It was a lesson in democracy in action: the people spoke, and the government acted.
Springville residents got fed up with traffic barreling down Main Street, making it something of an act of courage to cross the street anywhere but at one of the village's two traffic lights.
The trouble was, most of the downtown business district lies between those two lights, meaning most people end up trying to cross somewhere in the middle.
So residents collected signatures on a petition early this spring and asked the Village Board to do something about the situation. The board agreed that something had to be done. In April, the board decided to ask the state Department of Transportation to install a crosswalk.
The DOT obliged and, earlier this summer, painted a white-striped crosswalk across Main Street (Route 39) at the intersection of Mechanic Street, in the middle of the business district. A yellow diamond-shaped sign on each side of the road alerts drivers to the crosswalk, with the black outline of a person crossing the street.
"We did something the village requested, and we thought it would be beneficial," said Ken Kosnikowski, a traffic operations engineer with the DOT. The Village Board thought it would be beneficial, too.
It seemed as simple as this: a problem arose, the people voiced concerns, and the government provided the solution the people asked for.
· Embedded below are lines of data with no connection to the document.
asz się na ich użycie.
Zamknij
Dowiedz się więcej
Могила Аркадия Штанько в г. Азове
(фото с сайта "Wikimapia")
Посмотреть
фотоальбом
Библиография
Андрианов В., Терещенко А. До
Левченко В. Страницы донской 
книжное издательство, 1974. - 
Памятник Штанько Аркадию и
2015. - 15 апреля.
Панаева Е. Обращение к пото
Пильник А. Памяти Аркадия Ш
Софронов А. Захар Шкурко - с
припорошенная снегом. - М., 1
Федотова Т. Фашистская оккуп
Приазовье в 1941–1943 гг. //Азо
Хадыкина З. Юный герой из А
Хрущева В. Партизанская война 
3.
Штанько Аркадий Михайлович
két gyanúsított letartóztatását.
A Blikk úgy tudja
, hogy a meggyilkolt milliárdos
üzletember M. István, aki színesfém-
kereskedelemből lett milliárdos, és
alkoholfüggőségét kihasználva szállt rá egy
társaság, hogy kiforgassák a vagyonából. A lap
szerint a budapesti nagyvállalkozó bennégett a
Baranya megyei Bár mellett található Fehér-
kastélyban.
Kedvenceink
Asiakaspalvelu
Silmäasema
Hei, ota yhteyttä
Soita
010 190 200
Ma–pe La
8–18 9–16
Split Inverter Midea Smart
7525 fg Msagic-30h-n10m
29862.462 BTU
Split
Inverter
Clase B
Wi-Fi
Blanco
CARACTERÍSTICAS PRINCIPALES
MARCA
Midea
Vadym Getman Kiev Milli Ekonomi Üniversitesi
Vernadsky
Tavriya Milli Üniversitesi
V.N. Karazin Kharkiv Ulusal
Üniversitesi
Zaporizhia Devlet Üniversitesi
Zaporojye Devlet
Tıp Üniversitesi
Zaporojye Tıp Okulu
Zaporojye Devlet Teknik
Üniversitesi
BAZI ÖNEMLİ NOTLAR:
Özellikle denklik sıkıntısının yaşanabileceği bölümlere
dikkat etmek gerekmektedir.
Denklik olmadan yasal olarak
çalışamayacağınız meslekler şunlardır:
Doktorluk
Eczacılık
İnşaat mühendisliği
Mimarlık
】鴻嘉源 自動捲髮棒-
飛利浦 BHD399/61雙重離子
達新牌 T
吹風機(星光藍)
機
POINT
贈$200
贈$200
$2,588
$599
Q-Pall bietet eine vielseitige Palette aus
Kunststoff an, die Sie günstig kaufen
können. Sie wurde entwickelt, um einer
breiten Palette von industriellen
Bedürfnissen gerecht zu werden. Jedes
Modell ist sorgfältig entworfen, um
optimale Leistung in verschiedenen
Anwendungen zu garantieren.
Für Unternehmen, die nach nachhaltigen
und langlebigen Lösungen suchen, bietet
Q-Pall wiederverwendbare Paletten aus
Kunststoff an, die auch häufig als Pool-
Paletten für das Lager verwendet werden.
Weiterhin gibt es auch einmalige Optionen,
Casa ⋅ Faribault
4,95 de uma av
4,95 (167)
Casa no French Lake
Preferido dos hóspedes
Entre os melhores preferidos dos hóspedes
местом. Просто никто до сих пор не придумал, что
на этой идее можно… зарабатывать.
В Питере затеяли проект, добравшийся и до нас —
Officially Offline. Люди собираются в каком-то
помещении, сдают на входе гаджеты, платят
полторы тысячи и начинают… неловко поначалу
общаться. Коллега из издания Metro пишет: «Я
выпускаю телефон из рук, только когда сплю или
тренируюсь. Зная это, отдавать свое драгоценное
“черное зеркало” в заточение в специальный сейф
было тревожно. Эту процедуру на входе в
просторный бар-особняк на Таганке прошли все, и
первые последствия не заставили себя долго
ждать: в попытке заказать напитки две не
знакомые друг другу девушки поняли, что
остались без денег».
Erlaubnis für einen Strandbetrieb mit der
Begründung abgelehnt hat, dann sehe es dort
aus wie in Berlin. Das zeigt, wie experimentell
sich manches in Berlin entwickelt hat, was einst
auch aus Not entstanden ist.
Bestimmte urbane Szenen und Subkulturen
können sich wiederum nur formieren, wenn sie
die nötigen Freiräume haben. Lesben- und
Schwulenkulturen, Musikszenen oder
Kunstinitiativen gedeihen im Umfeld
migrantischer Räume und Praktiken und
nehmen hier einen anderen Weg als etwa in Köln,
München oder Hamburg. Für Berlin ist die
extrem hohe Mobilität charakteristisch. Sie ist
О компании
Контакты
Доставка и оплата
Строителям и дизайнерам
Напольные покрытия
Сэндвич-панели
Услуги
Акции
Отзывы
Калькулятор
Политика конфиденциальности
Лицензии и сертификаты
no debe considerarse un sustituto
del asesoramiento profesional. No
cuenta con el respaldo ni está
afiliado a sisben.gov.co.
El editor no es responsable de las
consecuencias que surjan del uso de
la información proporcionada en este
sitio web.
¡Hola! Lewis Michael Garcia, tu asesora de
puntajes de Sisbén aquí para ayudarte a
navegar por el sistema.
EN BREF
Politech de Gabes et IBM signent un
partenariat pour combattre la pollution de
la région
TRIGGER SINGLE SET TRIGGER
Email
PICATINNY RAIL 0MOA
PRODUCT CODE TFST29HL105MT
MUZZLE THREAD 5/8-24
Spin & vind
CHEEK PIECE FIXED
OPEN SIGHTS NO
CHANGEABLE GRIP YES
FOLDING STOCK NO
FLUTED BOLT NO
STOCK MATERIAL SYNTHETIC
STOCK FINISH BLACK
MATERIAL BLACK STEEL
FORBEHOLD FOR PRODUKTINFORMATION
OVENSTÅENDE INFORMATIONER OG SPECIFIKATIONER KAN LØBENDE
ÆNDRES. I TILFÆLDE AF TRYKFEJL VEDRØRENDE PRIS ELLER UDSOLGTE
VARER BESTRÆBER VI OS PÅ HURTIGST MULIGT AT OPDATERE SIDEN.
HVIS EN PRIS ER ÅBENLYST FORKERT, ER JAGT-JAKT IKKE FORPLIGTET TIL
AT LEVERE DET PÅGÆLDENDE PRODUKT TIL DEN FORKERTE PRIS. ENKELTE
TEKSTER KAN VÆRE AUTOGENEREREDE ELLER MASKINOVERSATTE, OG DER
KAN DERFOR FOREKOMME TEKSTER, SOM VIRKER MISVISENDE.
Except that the solution apparently hasn't solved the problem. Crosswalk or no crosswalk, it's still commonplace for pedestrians to have to wait five minutes to cross Main Street.
"I'm just worried people feel like if they walk into that crosswalk, they feel safe. They're not," said Trustee Ferris Abdo. "People will run them over."
Since the crosswalk went in, village officials have received several complaints. Traffic still buzzes along at 40 mph or faster in the 30 mph zone. Very often during the day, trucks double-parked on the side of the road block motorists' view of the yellow signs.
And even when drivers can see the signs, it seems most don't know about the state law that tells drivers they're supposed to yield the right of way when a pedestrian steps into the crosswalk on their side of the street.
Karl Lux, superintendent of public works, has sent a letter to the DOT outlining the problems that continue on Main Street, from the speeding cars to the lack of driverregard for the crosswalk. Some of those things the DOT can help the village address; some, it can't, Kosnikowski said.
The crosswalk was not an immediate cure, both village and state officials agree.
Both also agree it will take a joint effort to put together an effective solution, probably a multifaceted one. One possibility involves educating local drivers and pedestrians about what a crosswalk means. Another might be installing a caution cone in the middle of the road, alerting drivers to the crosswalk, similar to the one in the Village of Hamburg.